| Saved entries |
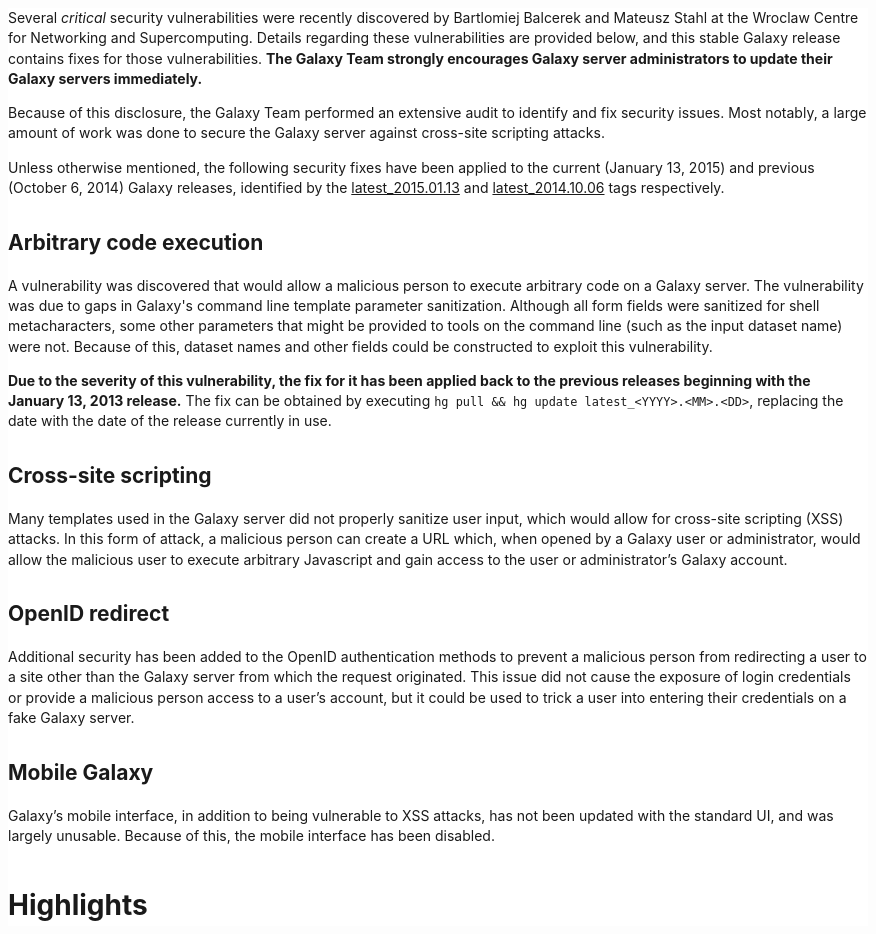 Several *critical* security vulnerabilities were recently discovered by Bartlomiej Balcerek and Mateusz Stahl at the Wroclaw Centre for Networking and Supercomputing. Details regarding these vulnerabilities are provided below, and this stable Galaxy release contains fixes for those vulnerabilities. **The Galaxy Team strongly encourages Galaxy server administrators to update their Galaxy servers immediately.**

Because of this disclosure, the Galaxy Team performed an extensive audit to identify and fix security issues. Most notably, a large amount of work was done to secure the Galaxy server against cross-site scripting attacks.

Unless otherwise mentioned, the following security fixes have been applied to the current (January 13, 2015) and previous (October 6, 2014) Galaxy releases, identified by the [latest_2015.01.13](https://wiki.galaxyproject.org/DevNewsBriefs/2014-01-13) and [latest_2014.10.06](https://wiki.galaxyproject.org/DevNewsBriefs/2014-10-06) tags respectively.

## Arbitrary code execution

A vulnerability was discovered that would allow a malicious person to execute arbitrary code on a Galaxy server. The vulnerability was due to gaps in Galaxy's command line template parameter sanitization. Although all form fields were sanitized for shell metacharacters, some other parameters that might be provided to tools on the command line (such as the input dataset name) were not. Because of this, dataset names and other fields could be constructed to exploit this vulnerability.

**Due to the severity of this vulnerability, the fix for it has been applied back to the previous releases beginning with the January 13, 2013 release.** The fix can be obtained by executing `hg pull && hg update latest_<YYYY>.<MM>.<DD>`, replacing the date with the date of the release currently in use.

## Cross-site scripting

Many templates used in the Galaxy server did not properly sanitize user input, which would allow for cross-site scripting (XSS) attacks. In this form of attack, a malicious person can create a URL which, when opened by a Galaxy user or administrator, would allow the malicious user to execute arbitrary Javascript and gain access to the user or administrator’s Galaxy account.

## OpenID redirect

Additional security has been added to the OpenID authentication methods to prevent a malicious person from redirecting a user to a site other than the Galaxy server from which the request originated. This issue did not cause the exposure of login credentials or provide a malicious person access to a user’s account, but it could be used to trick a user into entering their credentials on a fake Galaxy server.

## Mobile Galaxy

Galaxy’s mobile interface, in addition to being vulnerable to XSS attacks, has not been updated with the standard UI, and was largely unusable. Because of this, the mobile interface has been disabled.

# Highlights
--
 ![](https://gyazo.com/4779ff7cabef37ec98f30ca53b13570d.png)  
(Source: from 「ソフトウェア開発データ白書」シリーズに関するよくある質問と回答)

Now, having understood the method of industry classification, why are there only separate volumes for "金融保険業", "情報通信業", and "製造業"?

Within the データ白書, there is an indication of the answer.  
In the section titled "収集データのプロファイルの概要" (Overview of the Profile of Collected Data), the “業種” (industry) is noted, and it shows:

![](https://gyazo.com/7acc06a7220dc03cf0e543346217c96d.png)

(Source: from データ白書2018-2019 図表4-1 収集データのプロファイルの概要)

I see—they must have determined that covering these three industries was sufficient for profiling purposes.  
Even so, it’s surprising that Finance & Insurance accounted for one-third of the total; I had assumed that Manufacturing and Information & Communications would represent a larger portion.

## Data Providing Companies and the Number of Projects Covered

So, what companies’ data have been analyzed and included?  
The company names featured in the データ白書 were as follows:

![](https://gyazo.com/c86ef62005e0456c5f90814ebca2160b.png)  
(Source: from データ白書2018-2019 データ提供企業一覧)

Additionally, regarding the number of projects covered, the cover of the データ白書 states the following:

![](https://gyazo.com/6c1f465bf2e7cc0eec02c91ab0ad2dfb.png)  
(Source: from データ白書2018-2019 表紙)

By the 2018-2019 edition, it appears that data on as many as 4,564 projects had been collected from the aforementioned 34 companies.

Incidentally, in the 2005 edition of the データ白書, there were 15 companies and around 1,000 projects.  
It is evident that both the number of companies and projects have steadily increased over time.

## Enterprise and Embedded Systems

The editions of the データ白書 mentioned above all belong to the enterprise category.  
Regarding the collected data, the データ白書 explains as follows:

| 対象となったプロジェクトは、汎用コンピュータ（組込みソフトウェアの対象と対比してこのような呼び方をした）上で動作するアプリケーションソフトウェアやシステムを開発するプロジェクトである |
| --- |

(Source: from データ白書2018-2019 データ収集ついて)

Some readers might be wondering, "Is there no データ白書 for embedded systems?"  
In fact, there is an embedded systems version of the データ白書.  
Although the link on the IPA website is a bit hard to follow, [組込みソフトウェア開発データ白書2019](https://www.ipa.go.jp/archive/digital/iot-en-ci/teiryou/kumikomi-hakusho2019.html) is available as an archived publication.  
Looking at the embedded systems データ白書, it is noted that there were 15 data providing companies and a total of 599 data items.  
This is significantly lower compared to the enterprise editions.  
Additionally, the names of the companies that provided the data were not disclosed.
---
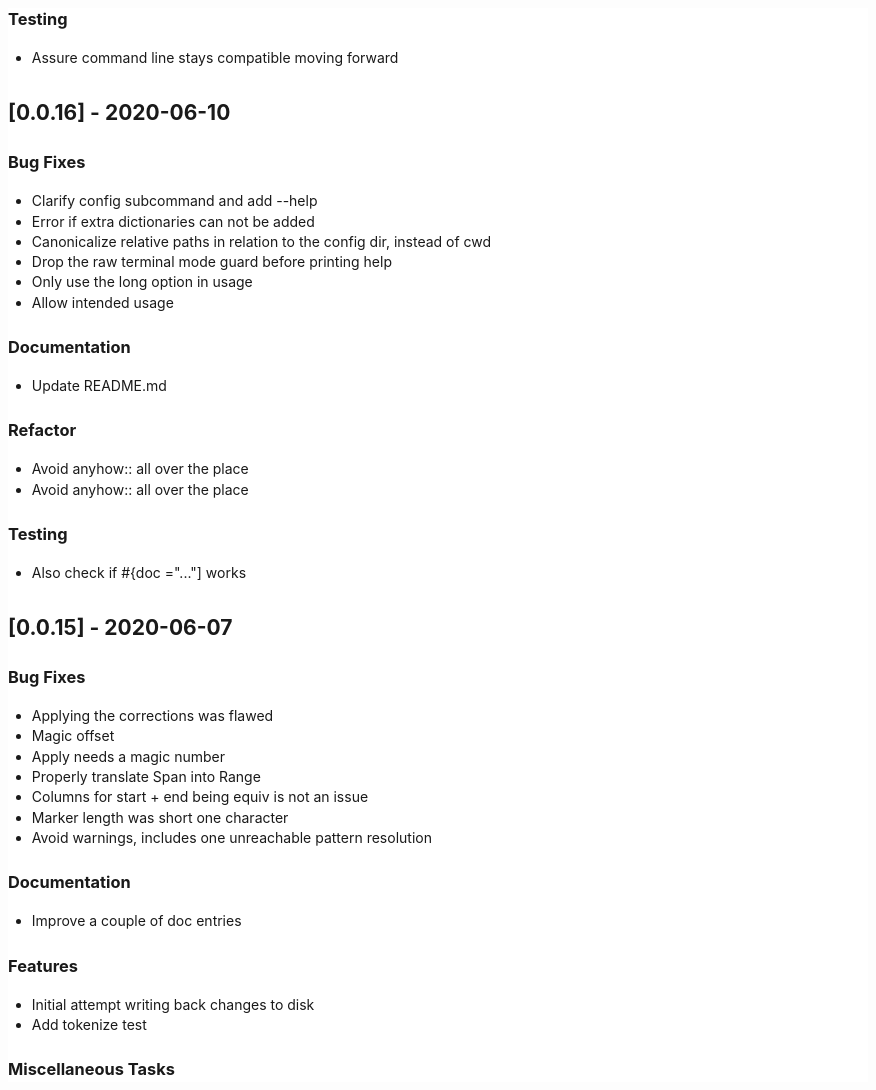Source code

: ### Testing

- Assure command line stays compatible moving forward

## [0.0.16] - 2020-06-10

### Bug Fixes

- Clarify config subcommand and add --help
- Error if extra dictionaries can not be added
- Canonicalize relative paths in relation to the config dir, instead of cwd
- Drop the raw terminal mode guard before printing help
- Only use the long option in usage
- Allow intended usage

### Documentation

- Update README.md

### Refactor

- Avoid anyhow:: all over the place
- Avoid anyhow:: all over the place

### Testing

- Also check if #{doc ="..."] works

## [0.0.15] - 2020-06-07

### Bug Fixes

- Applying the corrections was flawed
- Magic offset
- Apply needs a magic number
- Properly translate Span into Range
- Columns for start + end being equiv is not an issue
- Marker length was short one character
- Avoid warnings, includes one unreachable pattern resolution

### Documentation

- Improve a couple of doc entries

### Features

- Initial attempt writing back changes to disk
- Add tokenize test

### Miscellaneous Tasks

| Work to complete |
For every line above that holds the word "from", report the whole line.

| Response to the exercise |
Additional security has been added to the OpenID authentication methods to prevent a malicious person from redirecting a user to a site other than the Galaxy server from which the request originated. This issue did not cause the exposure of login credentials or provide a malicious person access to a user’s account, but it could be used to trick a user into entering their credentials on a fake Galaxy server.
(Source: from 「ソフトウェア開発データ白書」シリーズに関するよくある質問と回答)
(Source: from データ白書2018-2019 図表4-1 収集データのプロファイルの概要)
(Source: from データ白書2018-2019 データ提供企業一覧)
(Source: from データ白書2018-2019 表紙)
By the 2018-2019 edition, it appears that data on as many as 4,564 projects had been collected from the aforementioned 34 companies.
(Source: from データ白書2018-2019 データ収集ついて)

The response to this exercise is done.